Summary of Bill: Legislative findings are made regarding the effects of regulatory requirements and costs related to enforcement actions for small business owners and that greater agency coordination promotes economic vitality and increases state program efficiency. An intent section is also provided. Small business is defined as provided under the APA.
The AG must review the APA and certain other laws to identify the rights and protections for small business owners subject to agency enforcement actions including, inspections, audits, site visits, or records review.
The Departments of Agriculture, Ecology, Labor and Industries, and Revenue, the Employment Security Department, and the State Fire Marshal must each review their statutes, rules, other policies, guidance, and directives (agency documents) to identify the rights and protections for small business owners. By August 31, 2017, each agency must provide the AG with:
a list of agency documents identified as sources for rights or protections, with a copy or electronic link; and
a copy or link to any statement of rights provided by the agency to small business owners: (1) before or at an audit, inspection, or other enforcement action; and (2) about the agency's adjudicative proceedings, administrative review, or appeal process.

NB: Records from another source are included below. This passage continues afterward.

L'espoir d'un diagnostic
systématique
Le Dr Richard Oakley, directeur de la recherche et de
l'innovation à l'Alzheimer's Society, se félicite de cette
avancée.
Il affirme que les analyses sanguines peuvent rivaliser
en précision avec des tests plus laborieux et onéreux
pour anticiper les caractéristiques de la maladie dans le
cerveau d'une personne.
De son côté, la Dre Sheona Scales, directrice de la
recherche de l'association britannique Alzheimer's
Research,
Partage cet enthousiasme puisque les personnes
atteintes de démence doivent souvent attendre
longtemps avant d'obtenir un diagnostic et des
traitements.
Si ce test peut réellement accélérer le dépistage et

The AG must report to the relevant committees of the Legislature by November 30, 2017. The report must include:
the information received from the agencies;
an identification of the information provided by agencies to small business owners selected for an enforcement action, the type of enforcement action for which the information is provided, and the stage of the process at which the information is provided to the owner; and
recommendations for statutory, rule, and other changes.
The AG must provide a copy of the recommendations by October 30, 2017, to the agencies who provide written comments by November 13, 2017.
The Act expires December 31, 2017.
Fiscal Note: Available.
Creates Committee/Commission/Task Force that includes Legislative members: No.
Effective Date: Ninety days after adjournment of session in which bill is passed.
Staff Summary of Public Testimony: No public hearing was held.
Persons Testifying: N/A.
Persons Signed In To Testify But Not Testifying: N/A.